Recommendations on organizational issues


Security officers should inform employees about the deployment of UEBA tools from the very beginning, telling how the technology will be used and conducting awareness training.


When an enterprise deploys behavior analysis, it should take into account that UEBA technology can’t replace investments in security awareness training and management. During the adoption period, a high rate of false positives may negatively affect employee morale.


To avoid this, security officers should comply with pre-determined escalation procedures that include the participation of HR, legal staff, and team leads when they investigate potential attacks. Analyze alerts with extraordinary care so that dedicated employees don’t begin to think that they’re no longer trusted.

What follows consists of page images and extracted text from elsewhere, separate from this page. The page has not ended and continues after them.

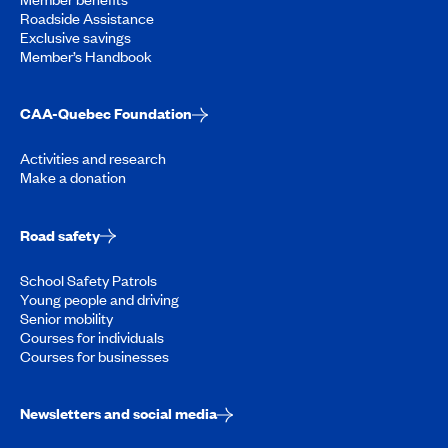
Roadside Assistance
Exclusive savings
Member’s Handbook
CAA-Quebec Foundation
Activities and research
Make a donation
Road safety
School Safety Patrols
Young people and driving
Senior mobility
Courses for individuals
Courses for businesses
Newsletters and social media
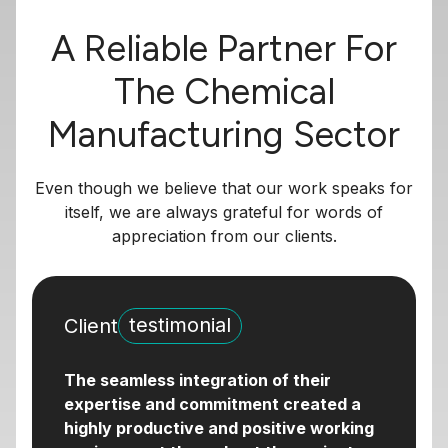
A Reliable Partner For
The Chemical
Manufacturing Sector
Even though we believe that our work speaks for
itself, we are always grateful for words of
appreciation from our clients.
testimonial
Client
The seamless integration of their
expertise and commitment created a
highly productive and positive working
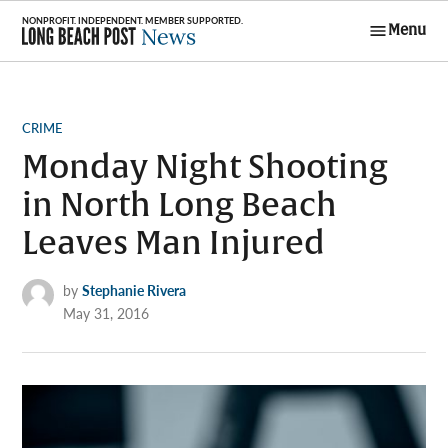
Skip
Menu
to
Long Beach
content
Post News
POSTED
CRIME
IN
Monday Night Shooting
in North Long Beach
Leaves Man Injured
by
Stephanie Rivera
May 31, 2016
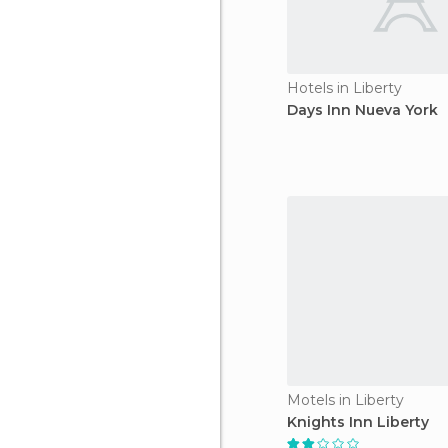
Hotels in Liberty
Days Inn Nueva York
Motels in Liberty
Knights Inn Liberty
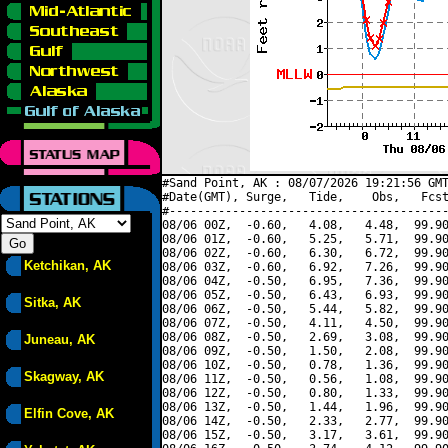
#Sand Point, AK : 08/07/2026 19:21:56 GMT
#Date(GMT), Surge,   Tide,    Obs,   Fcst
#----------------------------------------
08/06 00Z,  -0.60,   4.08,   4.48,  99.90
08/06 01Z,  -0.60,   5.25,   5.71,  99.90
08/06 02Z,  -0.60,   6.30,   6.72,  99.90
Ketchikan, AK
08/06 03Z,  -0.60,   6.92,   7.26,  99.90
08/06 04Z,  -0.50,   6.95,   7.36,  99.90
08/06 05Z,  -0.50,   6.43,   6.93,  99.90
Sitka, AK
08/06 06Z,  -0.50,   5.44,   5.82,  99.90
08/06 07Z,  -0.50,   4.11,   4.50,  99.90
08/06 08Z,  -0.50,   2.69,   3.08,  99.90
Juneau, AK
08/06 09Z,  -0.50,   1.50,   2.08,  99.90
08/06 10Z,  -0.50,   0.78,   1.36,  99.90
Skagway, AK
08/06 11Z,  -0.50,   0.56,   1.08,  99.90
08/06 12Z,  -0.50,   0.80,   1.33,  99.90
08/06 13Z,  -0.50,   1.44,   1.96,  99.90
Elfin Cove, AK
08/06 14Z,  -0.50,   2.33,   2.77,  99.90
08/06 15Z,  -0.50,   3.17,   3.61,  99.90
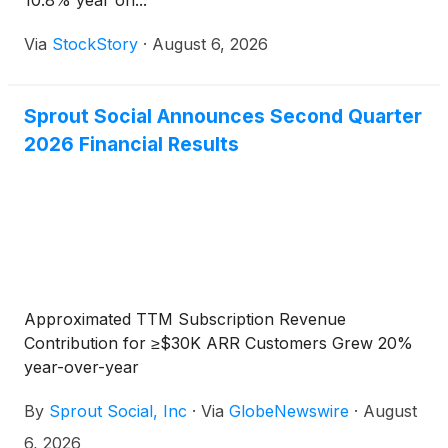
10.8% year on...
Via
StockStory
·
August 6, 2026
Sprout Social Announces Second Quarter
2026 Financial Results
Approximated TTM Subscription Revenue
Contribution for ≥$30K ARR Customers Grew 20%
year-over-year
By
Sprout Social, Inc
·
Via
GlobeNewswire
·
August
6, 2026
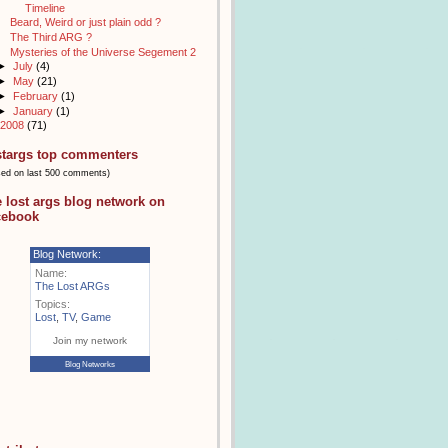
Timeline
Beard, Weird or just plain odd ?
The Third ARG ?
Mysteries of the Universe Segement 2
►
July
(4)
►
May
(21)
►
February
(1)
►
January
(1)
2008
(71)
stargs top commenters
sed on last 500 comments)
e lost args blog network on
cebook
Blog Network:
Name:
The Lost ARGs
Topics:
Lost
,
TV
,
Game
Join my network
Blog Networks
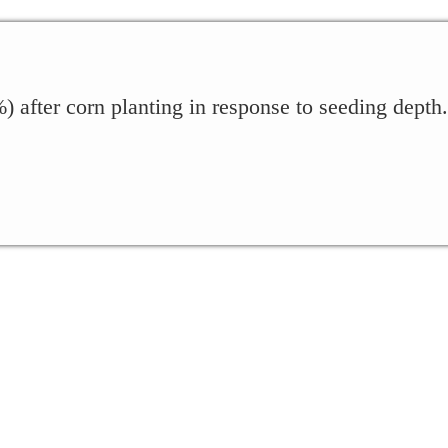
 after corn planting in response to seeding depth.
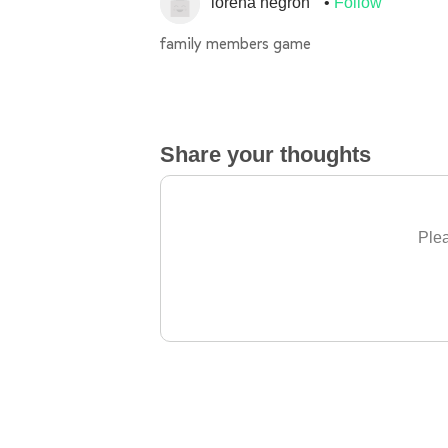
lorena negron
Follow
family members game
Share your thoughts
Plea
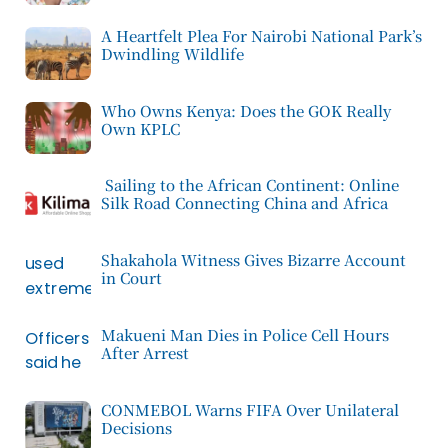
A Heartfelt Plea For Nairobi National Park’s
Dwindling Wildlife
Who Owns Kenya: Does the GOK Really
Own KPLC
Sailing to the African Continent: Online
Silk Road Connecting China and Africa
Shakahola Witness Gives Bizarre Account
in Court
Makueni Man Dies in Police Cell Hours
After Arrest
CONMEBOL Warns FIFA Over Unilateral
Decisions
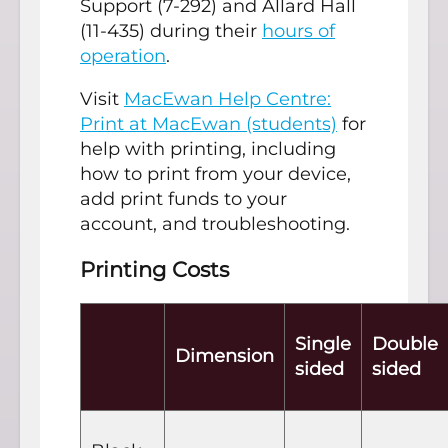
Support (7-292) and Allard Hall
(11-435) during their
hours of
operation
.
Visit
MacEwan Help Centre:
Print at MacEwan (students)
for
help with printing, including
how to print from your device,
add print funds to your
account, and troubleshooting.
Printing Costs
Single
Double
Dimension
sided
sided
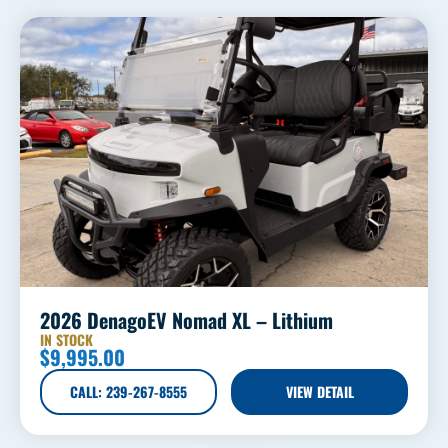
2026 DenagoEV Nomad XL – Lithium
IN STOCK
$
9,995.00
CALL: 239-267-8555
VIEW DETAIL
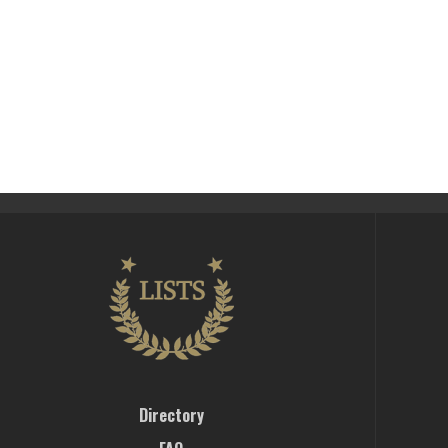
Directory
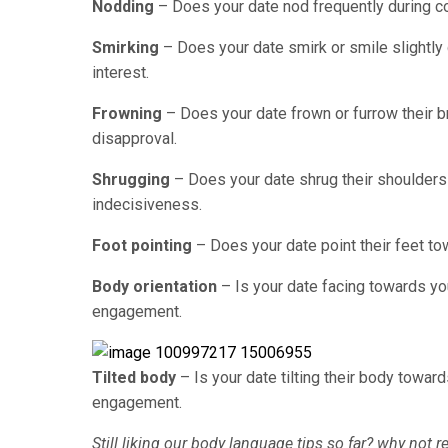
Nodding
– Does your date nod frequently during c
Smirking
– Does your date smirk or smile slightly d
interest.
Frowning
– Does your date frown or furrow their b
disapproval.
Shrugging
– Does your date shrug their shoulders 
indecisiveness.
Foot pointing
– Does your date point their feet to
Body orientation
– Is your date facing towards yo
engagement.
Tilted body
– Is your date tilting their body towar
engagement.
Still liking our body language tips so far? why not r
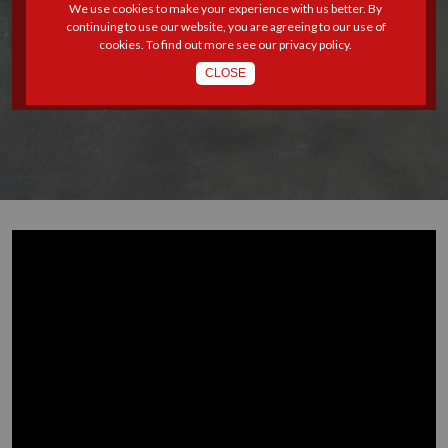
We use cookies to make your experience with us better. By
STRONGER ENFORCEMENT
continuing to use our website, you are agreeing to our use of
cookies. To find out more see our
privacy policy
.
OF LABOUR LAWS
CLOSE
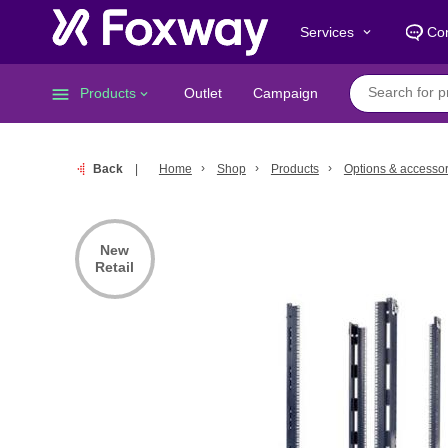
Services
Con
keyboard_arrow_down
menu
Products
Outlet
Campaign
keyboard_arrow_down
Back
Home
Shop
Products
Options & accessor
New
Retail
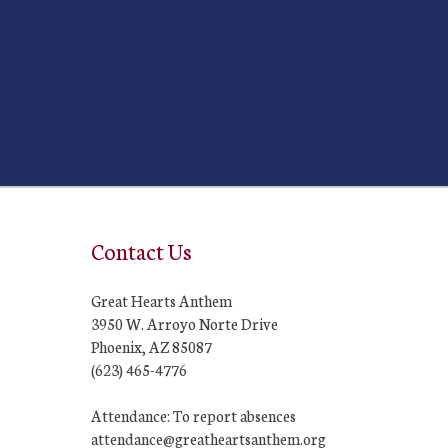
Contact Us
Great Hearts Anthem
3950 W. Arroyo Norte Drive
Phoenix, AZ 85087
(623) 465-4776
Attendance: To report absences
attendance@greatheartsanthem.org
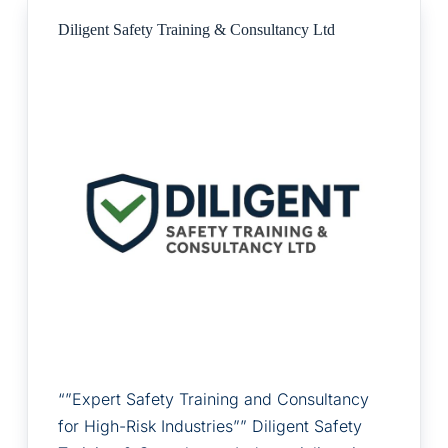
Diligent Safety Training & Consultancy Ltd
“”Expert Safety Training and Consultancy
for High-Risk Industries”” Diligent Safety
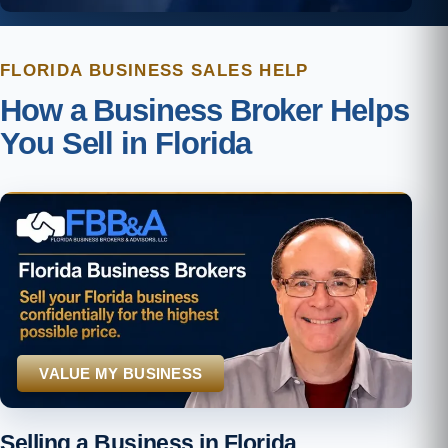
FLORIDA BUSINESS SALES HELP
How a Business Broker Helps
You Sell in Florida
VALUE MY BUSINESS
Selling a Business in Florida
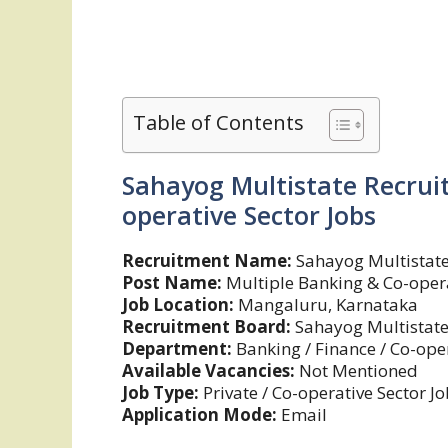
Table of Contents
Sahayog Multistate Recrui
operative Sector Jobs
Recruitment Name:
Sahayog Multistate
Post Name:
Multiple Banking & Co-opera
Job Location:
Mangaluru, Karnataka
Recruitment Board:
Sahayog Multistate 
Department:
Banking / Finance / Co-oper
Available Vacancies:
Not Mentioned
Job Type:
Private / Co-operative Sector J
Application Mode:
Email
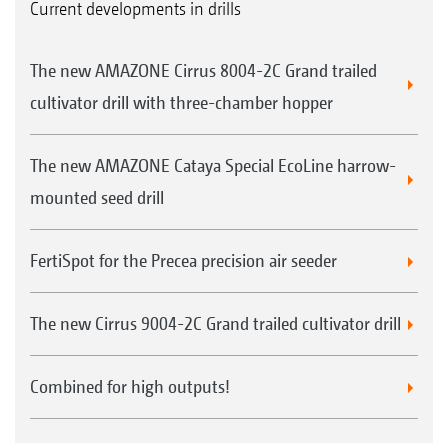
Current developments in drills
The new AMAZONE Cirrus 8004-2C Grand trailed
cultivator drill with three-chamber hopper
The new AMAZONE Cataya Special EcoLine harrow-
mounted seed drill
FertiSpot for the Precea precision air seeder
The new Cirrus 9004-2C Grand trailed cultivator drill
Combined for high outputs!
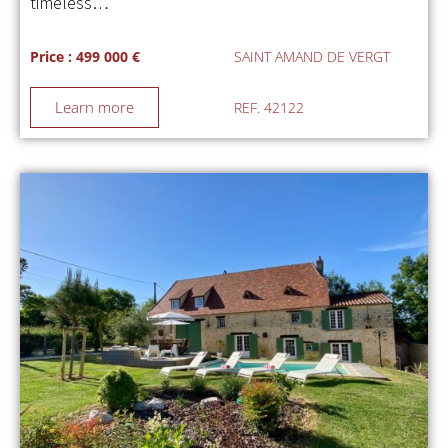
timeless…
Price : 499 000 €
SAINT AMAND DE VERGT
Learn more
REF. 42122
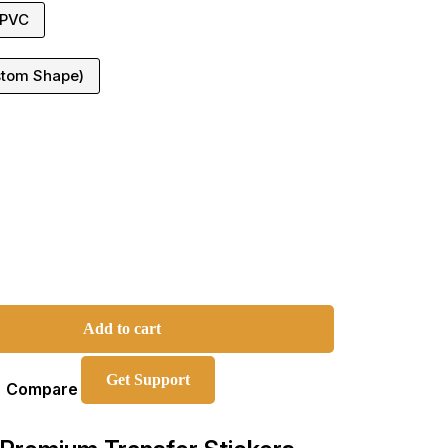
 PVC
stom Shape)
Add to cart
Get Support
Compare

You should also take into account that the baselining of normal behavior can be successful only if you ensure that employees don’t perform any malicious activity during this period. But how can you be sure of this? Use other security solutions in order to double-check for any incidents or security violations.


Recommendations on baseline testing


After the baseline has been established, you need to conduct acceptance testing of UEBA tools. First, define use cases that you want to test. Then, run the system for testing purposes and analyze the response. Review the findings and analyze the rate of false positives. If the rate of false positives is too high, then you may need to enrich information about user activity with additional monitoring data by continuing the period of baselining.


You should also review alerts and risk scoring and analyze the time spent triggering alerts. Think about assessing the amount of tuning done by the vendor during baseline testing and review whether you have the skills needed for working with the UEBA system.


When do you need to rebuild the baseline?


User and entity activities are constantly changing. Employees can change their tasks and projects, for instance, so their behavior will obviously vary from time to time. Most UEBA systems automatically collect data and adjust the baseline periodically thanks to their machine learning algorithms. However, when your enterprise faces major structural or personnel changes, you may need to establish a new baseline for continued effective operation of the UEBA system.



UEBA is a promising approach for detecting user-specific threats and preventing data breaches. Thus, Ekran System is entering the world of UEBA opportunities to provide more threat detection capabilities for our clients. We’re sure that UEBA technology will complement our product well, since it will allow us to generate more precise alerts while minimizing the need to manually customize rules for alerting. Ekran System collects a wide range of information regarding user activity, including keystrokes and opened applications and web pages, allowing us to create detailed and accurate baseline profiles that then can be used to quickly detect user-specific attacks.